Nothing screams more Italian than a home-made pesto sauce that is bursting with flavor and goodness. You can buy pesto in a jar these days, and they do taste quite good, but they are also laden with additives, sugar and salt.
Besides, there is nothing that screams more freshness than a bunt of fresh leaves straight out of the ground. Any green leafy plant can be used to make pesto, but the most common one is basil. You can also use rocket, parsley, cilantro, even carrot tops. But if you plan to use tougher greens such as kale, you will need to put them in boiling water for a minute first.
- A large bunch of green leaves
- Two or three cloves of garlic
- 100 grams of dry roasted pine nuts
- Three quarters of a cup of grated Parmesan
- Salt and Pepper
- Half a cup of olive oil (a bit less or more depending on consistency)

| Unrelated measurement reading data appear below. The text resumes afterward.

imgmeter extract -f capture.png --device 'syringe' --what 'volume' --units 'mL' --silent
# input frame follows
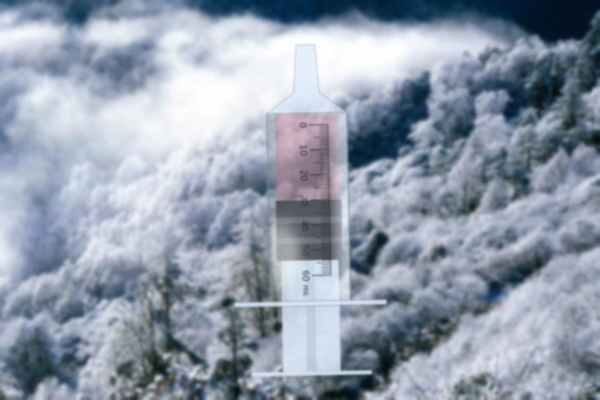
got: 30 mL
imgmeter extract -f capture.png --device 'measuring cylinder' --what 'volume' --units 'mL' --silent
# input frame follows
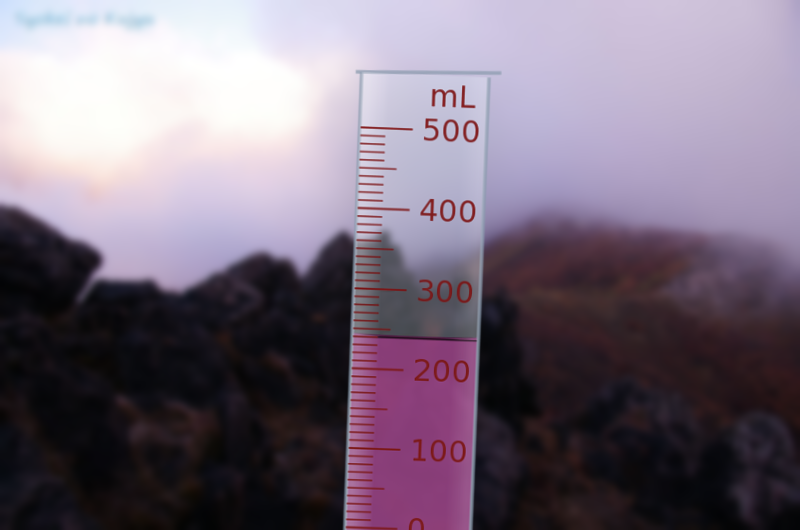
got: 240 mL
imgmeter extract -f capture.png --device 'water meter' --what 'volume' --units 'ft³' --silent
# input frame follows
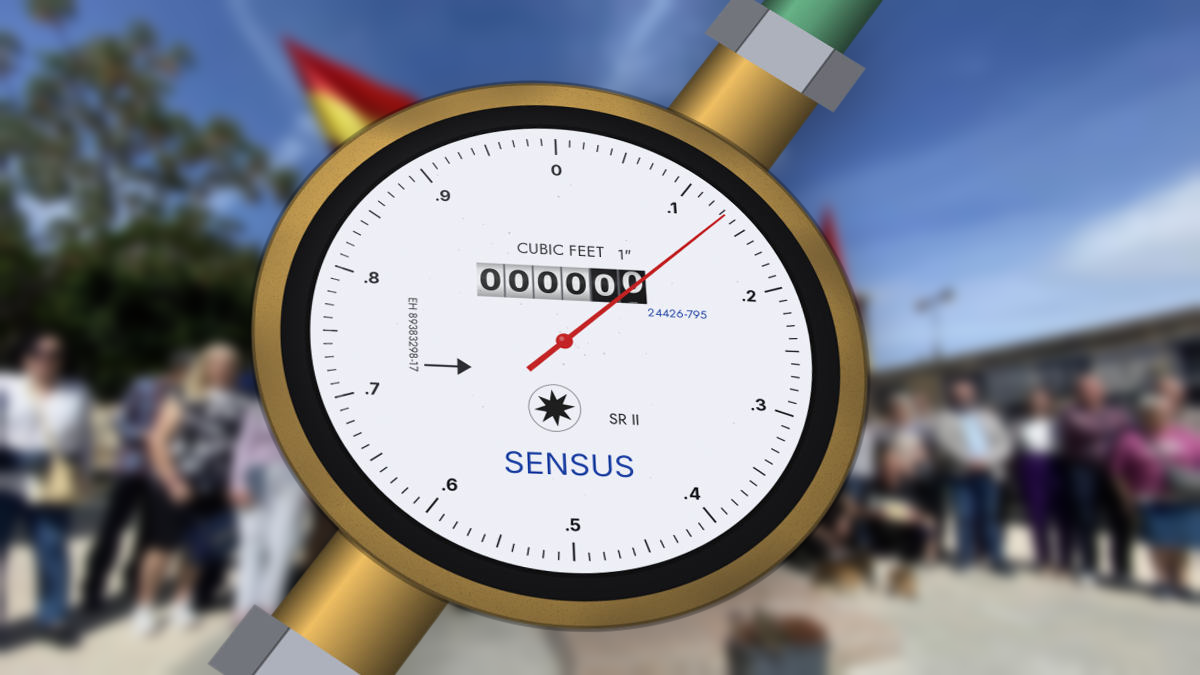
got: 0.13 ft³
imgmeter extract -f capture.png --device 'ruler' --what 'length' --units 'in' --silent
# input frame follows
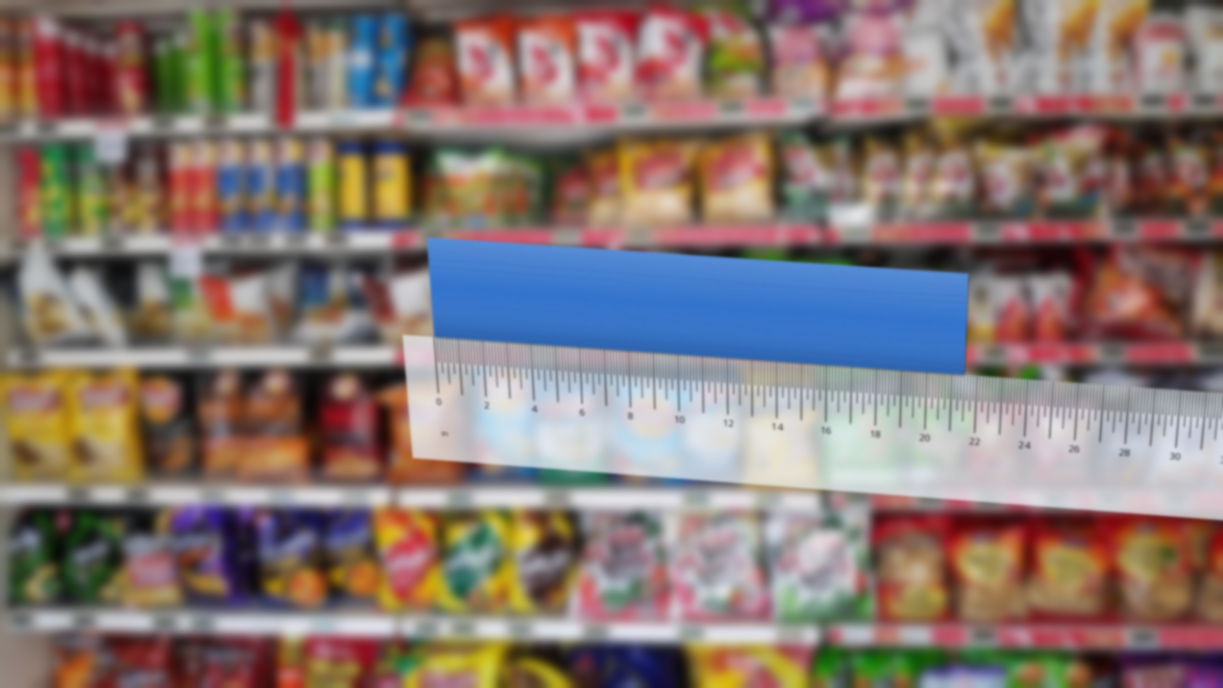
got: 21.5 in
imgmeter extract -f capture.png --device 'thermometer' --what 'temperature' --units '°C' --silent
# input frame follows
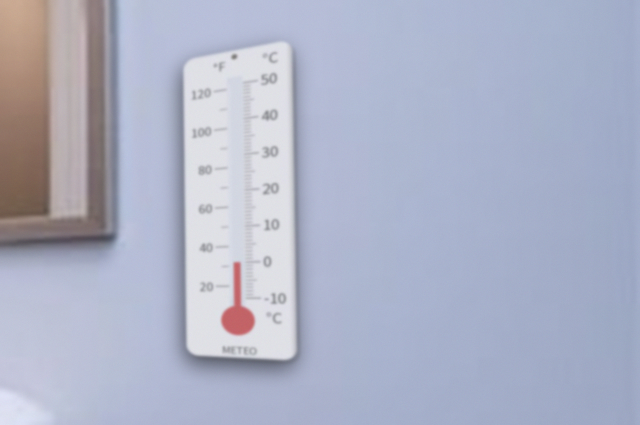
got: 0 °C
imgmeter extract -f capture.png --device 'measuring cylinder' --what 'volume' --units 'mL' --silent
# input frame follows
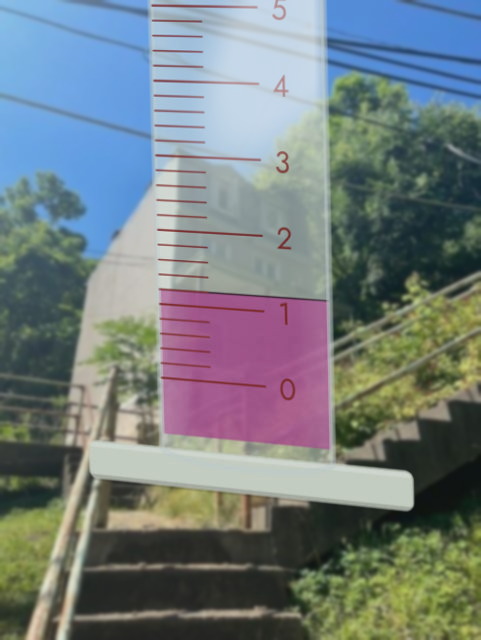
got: 1.2 mL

This really is one of the simplest yet tasty things in the world that you can make. All you need to do is grate the Parmesan and chuck it into a blender with the rest of the ingredients. The secret is to not add the olive oil all at once as it will interfere with the blending process. You can use a pestle and mortar, but it will take absolutely ages and a lot of pounding to get it to the consistency that is needed.
Once it’s blended up, you can use it as a dip or you can just slap it on some bread and enjoy it raw. If you want something a bit more substantial, you can boil up some pasta (linguine or tagliatelle normally work well) and then just throw the pesto in top in a saucepan for a couple of minutes. Finish with a lug of olive oil and garnish with some of the fresh leaves and a few roasted pine nuts.